As scholars have long discussed, Frank actually did hope her diary would be read, as a record of the war. She began revising it to that end, before being captured and sent to several concentration camps, ultimately dying in Bergen-Belsen. (You can even read the Critical Edition of the diary, with various layers of edits). I explained this to my daughter.
The same year my daughter was born, I finished writing my first book. The fourth chapter is, in part, about Anne Frank. I ended it by reflecting on the pain and uncanniness of seeing Anne Frank’s baby pictures— there’s a stunning one of her mother holding her in the hospital— while holding my own tiny baby. The fragility, the pain of the unknown. The sunrises neither of them would ever get to see.

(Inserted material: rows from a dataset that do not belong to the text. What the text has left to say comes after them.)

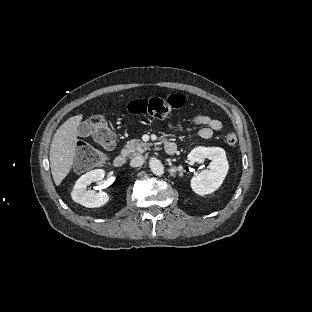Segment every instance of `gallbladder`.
<instances>
[{
    "instance_id": "gallbladder-1",
    "label": "gallbladder",
    "mask_w": 312,
    "mask_h": 312,
    "mask_svg": "<svg viewBox=\"0 0 312 312\" xmlns=\"http://www.w3.org/2000/svg\"><path fill=\"white\" fill-rule=\"evenodd\" d=\"M92 126L88 122H82L78 126V134L80 137H88L91 133Z\"/></svg>"
}]
</instances>
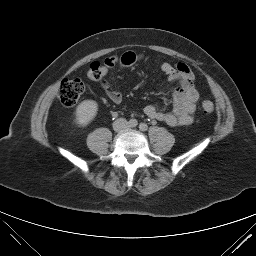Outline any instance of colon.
I'll use <instances>...</instances> for the list:
<instances>
[{
    "mask_svg": "<svg viewBox=\"0 0 256 256\" xmlns=\"http://www.w3.org/2000/svg\"><path fill=\"white\" fill-rule=\"evenodd\" d=\"M87 76L92 80H100L103 77V64L93 62L88 69ZM83 91L84 84L81 79H64L58 89V98L64 106L72 107L78 102ZM202 108L206 114L214 111V105L209 100L202 103Z\"/></svg>",
    "mask_w": 256,
    "mask_h": 256,
    "instance_id": "1",
    "label": "colon"
}]
</instances>
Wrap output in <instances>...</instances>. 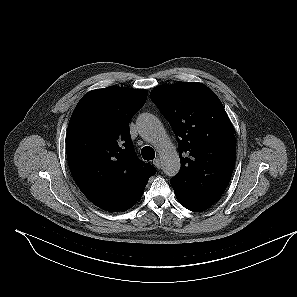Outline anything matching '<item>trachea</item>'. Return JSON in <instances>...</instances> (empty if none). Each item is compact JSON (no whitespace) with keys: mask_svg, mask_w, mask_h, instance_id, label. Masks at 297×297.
<instances>
[{"mask_svg":"<svg viewBox=\"0 0 297 297\" xmlns=\"http://www.w3.org/2000/svg\"><path fill=\"white\" fill-rule=\"evenodd\" d=\"M141 154L144 160H153L155 158V151L150 146L143 147Z\"/></svg>","mask_w":297,"mask_h":297,"instance_id":"trachea-1","label":"trachea"}]
</instances>
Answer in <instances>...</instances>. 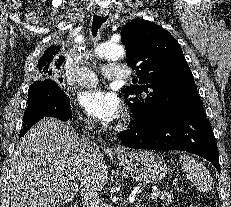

No one ever knows their future, or their expiration date. In these days of burgeoning climate catastrophe, no one really knows what future sunrises on Earth will look like for anyone.
All we can do is keep trying— keep planting trees— keep writing.
I went from having a baby in my arms as I wrote about Anne Frank, to wondering if I would see that baby grow up beyond elementary school, to that baby being a smart, empathetic middle-schooler who reads the diary.
I got to see four years of sunrises I didn’t think I would see.
Maybe lots of other people will, too.